Chairman of the US Select Committee on the CCP, Rep. John Moolenaar (R-MI) reflects on the committee’s achievements over the past year. If you didn’t know that the CCP had been operating ‘police stations’ within New York City–used to identify and harass Chinese dissidents–now you do.
The Supreme Court has fast-tracked its consideration of the TikTok ban for January.
Dylan Patel (SemiAnalysis) and Greg Allen (CSIS) join ChinaTalk to discuss their vision of a Trump administration approach to export controls.
Taiwan is in discussions with Amazon over the use of Kuiper, the tech giant's satellite internet system, should communications come under threat in the event of a Chinese invasion.
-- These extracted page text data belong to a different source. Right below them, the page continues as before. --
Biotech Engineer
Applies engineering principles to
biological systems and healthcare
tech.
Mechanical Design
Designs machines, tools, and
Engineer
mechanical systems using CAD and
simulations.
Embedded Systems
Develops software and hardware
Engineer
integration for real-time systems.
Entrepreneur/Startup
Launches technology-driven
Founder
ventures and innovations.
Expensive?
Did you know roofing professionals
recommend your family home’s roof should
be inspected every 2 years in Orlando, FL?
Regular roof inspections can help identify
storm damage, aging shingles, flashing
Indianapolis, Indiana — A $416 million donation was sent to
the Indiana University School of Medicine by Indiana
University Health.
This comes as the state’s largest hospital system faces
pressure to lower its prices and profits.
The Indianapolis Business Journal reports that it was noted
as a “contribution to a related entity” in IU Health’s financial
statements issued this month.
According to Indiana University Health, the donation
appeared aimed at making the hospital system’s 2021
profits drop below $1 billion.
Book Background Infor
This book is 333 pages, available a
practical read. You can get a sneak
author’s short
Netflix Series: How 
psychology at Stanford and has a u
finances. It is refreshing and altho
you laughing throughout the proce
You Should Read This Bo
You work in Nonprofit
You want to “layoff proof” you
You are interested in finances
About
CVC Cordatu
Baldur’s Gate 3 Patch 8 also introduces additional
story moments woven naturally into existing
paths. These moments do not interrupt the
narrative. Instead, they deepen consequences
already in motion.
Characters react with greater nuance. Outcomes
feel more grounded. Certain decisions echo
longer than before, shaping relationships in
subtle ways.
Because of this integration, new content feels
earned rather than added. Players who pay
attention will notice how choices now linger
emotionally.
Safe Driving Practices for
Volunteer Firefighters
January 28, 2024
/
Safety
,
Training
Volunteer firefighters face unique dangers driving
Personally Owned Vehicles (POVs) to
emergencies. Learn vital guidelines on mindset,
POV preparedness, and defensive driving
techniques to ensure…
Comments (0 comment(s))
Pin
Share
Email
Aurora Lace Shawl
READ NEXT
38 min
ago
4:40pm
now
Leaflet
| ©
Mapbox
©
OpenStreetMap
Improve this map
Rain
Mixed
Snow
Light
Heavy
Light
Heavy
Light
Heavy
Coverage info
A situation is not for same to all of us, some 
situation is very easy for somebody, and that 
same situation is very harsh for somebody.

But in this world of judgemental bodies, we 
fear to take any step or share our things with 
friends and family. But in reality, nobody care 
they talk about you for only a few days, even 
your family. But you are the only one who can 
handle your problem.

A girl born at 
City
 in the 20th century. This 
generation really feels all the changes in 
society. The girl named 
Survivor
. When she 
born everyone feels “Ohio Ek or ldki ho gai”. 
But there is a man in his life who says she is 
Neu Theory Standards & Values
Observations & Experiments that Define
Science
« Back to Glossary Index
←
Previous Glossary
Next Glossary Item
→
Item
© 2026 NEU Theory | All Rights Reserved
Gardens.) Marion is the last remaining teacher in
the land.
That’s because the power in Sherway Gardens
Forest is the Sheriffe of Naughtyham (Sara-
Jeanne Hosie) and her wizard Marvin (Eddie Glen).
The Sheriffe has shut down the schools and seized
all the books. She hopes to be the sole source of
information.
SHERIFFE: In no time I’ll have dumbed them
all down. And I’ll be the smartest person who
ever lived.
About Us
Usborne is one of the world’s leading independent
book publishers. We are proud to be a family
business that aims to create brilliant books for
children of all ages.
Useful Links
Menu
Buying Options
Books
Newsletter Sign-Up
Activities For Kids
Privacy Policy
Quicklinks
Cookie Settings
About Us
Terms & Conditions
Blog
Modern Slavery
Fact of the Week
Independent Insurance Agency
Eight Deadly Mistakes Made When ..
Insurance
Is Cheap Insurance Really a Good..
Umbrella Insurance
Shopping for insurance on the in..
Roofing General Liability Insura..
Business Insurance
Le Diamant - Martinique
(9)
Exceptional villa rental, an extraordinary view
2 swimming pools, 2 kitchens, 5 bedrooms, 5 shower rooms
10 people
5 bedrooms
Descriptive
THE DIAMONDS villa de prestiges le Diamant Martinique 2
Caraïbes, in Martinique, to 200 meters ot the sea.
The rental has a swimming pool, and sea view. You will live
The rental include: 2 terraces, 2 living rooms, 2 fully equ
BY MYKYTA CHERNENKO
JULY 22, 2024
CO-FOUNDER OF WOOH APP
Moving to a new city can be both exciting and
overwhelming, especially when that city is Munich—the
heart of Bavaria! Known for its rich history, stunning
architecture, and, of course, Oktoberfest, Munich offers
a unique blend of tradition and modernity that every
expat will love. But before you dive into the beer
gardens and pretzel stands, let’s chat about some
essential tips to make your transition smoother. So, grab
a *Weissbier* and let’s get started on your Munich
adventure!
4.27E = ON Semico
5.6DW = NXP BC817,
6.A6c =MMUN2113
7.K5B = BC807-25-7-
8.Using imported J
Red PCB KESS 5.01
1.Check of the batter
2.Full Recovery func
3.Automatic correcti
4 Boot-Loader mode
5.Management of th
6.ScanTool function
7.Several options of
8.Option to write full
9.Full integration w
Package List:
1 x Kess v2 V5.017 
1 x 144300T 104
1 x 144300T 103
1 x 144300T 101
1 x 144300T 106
A new paper from Enrique Ide and Eduard Talamàs discusses the effect of autonomous AI on firms and workers in the knowledge economy.
Sam Altman joins Bari Weiss and the Free Press, where he discusses his feud with Elon Musk.
Tristan Williams of the Center for AI Policy outlines his vision of a better fair use policy for the AI age.
The Special Competitive Studies Project published a memo on American energy production in the context of a race to develop transformative AI.